Но Степан Трофимыч совсем другое; это основной порок типа Рудиных, выделенный анатомическим ножом из внутренности живого разностороннего организма и пущенный жить под кличкою и в ложной форме живого человека. Как всякое создание исключительно сатирического настроения, он не имеет теплой крови и бьющегося сердца, а производит впечатление более или менее искусной, но непременно односторонней и безжизненной логической постройки. Как ни хлопочет автор наделить его теми и другими quasi-живыми подробностями, замаскировать от проницательного взгляда читателя его автоматичность, — механика самая ловкая все-таки не в силах сойти за живой организм. Смех сатиры слишком холоден и разрушителен, чтобы он мог зажечь в своих созданьях огонь настоящей неподдельной искренней жизни…

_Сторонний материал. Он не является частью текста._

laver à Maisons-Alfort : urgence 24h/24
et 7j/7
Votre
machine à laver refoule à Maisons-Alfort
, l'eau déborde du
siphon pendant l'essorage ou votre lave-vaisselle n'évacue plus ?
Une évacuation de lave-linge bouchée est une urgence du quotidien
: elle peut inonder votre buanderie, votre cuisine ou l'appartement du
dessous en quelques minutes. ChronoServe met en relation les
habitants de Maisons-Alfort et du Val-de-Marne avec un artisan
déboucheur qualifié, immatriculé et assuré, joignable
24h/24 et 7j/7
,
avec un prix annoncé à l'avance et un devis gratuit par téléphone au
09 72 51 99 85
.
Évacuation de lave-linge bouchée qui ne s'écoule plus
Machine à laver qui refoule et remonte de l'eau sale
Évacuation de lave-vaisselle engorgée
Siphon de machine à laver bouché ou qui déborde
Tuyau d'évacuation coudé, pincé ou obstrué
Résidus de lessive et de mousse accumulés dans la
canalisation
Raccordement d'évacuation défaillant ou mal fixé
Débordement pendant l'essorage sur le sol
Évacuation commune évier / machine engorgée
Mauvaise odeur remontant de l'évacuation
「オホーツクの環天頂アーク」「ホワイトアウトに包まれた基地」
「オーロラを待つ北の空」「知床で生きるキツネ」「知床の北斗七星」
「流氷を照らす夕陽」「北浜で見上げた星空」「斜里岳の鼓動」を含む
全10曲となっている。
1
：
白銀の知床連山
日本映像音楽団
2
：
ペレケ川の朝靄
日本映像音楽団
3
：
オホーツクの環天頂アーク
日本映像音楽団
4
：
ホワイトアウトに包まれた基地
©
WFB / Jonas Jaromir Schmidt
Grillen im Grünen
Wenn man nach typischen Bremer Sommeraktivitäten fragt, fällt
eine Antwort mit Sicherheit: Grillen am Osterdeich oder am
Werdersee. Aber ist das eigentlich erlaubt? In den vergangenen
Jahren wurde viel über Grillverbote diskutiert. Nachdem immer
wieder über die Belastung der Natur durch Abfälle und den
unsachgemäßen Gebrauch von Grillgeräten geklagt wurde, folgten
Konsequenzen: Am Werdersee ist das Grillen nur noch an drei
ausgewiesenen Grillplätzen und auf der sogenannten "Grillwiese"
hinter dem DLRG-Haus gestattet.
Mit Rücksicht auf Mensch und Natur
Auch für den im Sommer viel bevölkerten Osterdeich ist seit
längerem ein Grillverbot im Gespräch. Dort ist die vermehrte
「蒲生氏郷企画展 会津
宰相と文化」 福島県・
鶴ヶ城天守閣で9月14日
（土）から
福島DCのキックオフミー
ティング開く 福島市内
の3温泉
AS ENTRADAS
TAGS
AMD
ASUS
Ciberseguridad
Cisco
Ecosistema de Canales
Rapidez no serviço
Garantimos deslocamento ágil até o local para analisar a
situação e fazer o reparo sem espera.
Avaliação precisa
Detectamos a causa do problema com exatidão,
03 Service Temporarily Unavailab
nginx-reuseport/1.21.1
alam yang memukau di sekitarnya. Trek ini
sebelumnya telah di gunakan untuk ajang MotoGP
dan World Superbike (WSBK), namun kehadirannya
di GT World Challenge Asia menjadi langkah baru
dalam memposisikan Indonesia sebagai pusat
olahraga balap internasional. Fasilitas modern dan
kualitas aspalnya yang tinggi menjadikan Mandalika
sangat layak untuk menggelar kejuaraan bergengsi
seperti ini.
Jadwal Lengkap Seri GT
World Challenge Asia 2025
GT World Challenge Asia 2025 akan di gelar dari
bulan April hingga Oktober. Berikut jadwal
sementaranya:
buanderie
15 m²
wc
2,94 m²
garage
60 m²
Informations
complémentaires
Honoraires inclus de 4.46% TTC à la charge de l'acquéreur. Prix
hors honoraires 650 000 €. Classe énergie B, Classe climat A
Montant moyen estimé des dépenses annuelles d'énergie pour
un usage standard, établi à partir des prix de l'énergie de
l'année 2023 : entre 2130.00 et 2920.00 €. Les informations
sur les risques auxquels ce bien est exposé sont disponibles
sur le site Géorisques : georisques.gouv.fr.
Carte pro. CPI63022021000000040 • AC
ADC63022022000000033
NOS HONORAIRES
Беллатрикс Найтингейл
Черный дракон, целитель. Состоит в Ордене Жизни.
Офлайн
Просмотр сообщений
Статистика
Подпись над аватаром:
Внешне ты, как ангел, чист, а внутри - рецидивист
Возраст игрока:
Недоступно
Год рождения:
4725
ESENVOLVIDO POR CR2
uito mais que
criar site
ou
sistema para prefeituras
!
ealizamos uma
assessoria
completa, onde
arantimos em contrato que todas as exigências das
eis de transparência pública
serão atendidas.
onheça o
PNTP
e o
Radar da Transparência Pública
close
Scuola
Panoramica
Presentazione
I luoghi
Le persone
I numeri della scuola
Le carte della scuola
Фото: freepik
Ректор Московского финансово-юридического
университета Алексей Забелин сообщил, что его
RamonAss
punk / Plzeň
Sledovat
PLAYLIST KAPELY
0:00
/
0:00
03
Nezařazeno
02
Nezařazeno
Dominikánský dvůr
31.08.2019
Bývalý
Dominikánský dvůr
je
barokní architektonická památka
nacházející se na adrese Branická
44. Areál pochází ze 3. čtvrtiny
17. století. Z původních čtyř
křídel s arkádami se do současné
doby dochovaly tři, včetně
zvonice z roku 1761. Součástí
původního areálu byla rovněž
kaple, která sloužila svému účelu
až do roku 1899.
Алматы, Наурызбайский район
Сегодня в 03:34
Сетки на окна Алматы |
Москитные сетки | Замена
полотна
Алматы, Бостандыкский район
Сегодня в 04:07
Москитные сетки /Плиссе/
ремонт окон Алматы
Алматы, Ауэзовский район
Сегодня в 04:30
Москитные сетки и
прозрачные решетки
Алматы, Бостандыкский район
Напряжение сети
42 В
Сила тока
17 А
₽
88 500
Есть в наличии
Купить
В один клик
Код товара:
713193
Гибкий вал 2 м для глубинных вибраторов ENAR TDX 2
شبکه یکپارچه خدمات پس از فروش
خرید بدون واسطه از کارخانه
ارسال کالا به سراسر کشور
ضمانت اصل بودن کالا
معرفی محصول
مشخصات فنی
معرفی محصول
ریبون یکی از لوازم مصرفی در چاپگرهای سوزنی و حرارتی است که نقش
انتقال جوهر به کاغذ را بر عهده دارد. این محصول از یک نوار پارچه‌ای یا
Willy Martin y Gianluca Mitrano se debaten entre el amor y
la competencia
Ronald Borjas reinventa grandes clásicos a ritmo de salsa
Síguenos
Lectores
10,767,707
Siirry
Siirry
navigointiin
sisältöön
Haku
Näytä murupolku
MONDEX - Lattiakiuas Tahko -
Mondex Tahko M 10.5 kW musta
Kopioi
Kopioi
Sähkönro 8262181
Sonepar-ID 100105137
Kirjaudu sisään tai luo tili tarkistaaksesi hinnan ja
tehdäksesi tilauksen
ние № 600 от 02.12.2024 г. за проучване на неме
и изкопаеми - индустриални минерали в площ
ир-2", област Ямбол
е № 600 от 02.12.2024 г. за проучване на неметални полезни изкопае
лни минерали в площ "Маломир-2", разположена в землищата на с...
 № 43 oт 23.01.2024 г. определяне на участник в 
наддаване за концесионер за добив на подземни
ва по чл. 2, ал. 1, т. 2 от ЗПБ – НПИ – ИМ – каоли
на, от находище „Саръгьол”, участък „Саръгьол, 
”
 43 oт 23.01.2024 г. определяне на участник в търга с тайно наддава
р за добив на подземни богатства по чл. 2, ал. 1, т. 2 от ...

Сквозь портреты, подобные портретам Степана Трофимыча и большинству других портретов Достоевского — сколько ни потрачено на них глубины мысли и психологического гения — не перестает глядеть на читателя поучающий, обличающий или насмехающийся автор. Они слишком бледны, плоски и холодны, чтобы заслонить собою тенденцию автора, вызвавшую их на Божий свет, и заставить читателя иметь дело прямо с собою, и только с собою, непобедимо увлекши фантазию его в свой мир художественного вымысла.
Но, повторяю, помимо сатирической односторонности этого типа, нас изумляет глубокая несправедливость Достоевского к эпохе нашего просвещения, воспитавшей его собственные гуманные идеалы и вообще подготовившей в нашем грубом, почти диком обществе, при самых трудных исторических и социальных обстоятельствах, ту первую нравственную почву, на которой мы стали людьми 60-х годов; не нам учить Достоевского, что болтуны 40-х годов, с их непрактическими сердечными трепетаньями, с их излишне-возвышенными порывами мысли, с их сантиментальными идеализациями „Бедных людей“, пробивали этою платоничностью своею, этими эстетическими и нравственными идиллиями первые бреши в носорожьей броне невежества наших Митрофанушек и материальности наших Скотининых, которые господствовали тогда в классах русского общества еще почти в девственной непочатости.
Не типом Степанов Трофимычей должна быть помянута эта розовая юность нашей русской цивилизации, хотя, конечно, мы тогда трогались рисунком сердца, пронзенного стрелою, и со слезами перевязывали розовыми ленточками свои послания и мечтания о счастье в хижине, не выходя из барских хором.
Грезы юности, подвиги юности всегда несколько смешны в возрасте зрелой жизни. Но зато как бесконечно скуден, сух и жалок человек, которому нечего было унесть из своей юности; который вправе похвалиться, что с детских лет не сделал ни одной глупости, не увлекался ни одною непрактическою мечтою; который в куклах своих, даже в пять лет, видел деревяшек, а не живых людей; который уже в пятнадцать лет догадался, что до Бога далеко и что своя рубашка ближе к телу, чем чужая. Чичиков еще школьником продавал своим товарищам карандаши и ножички и, конечно, не засаривал своей головы бреднями о всеобщем братстве народов; не сомневаемся, что и Молчалин воспитывал свои таланты „умеренности и аккуратности“ на той же трезвой правде жизни, в той же дали от сантиментальностей и платонических мечтаний.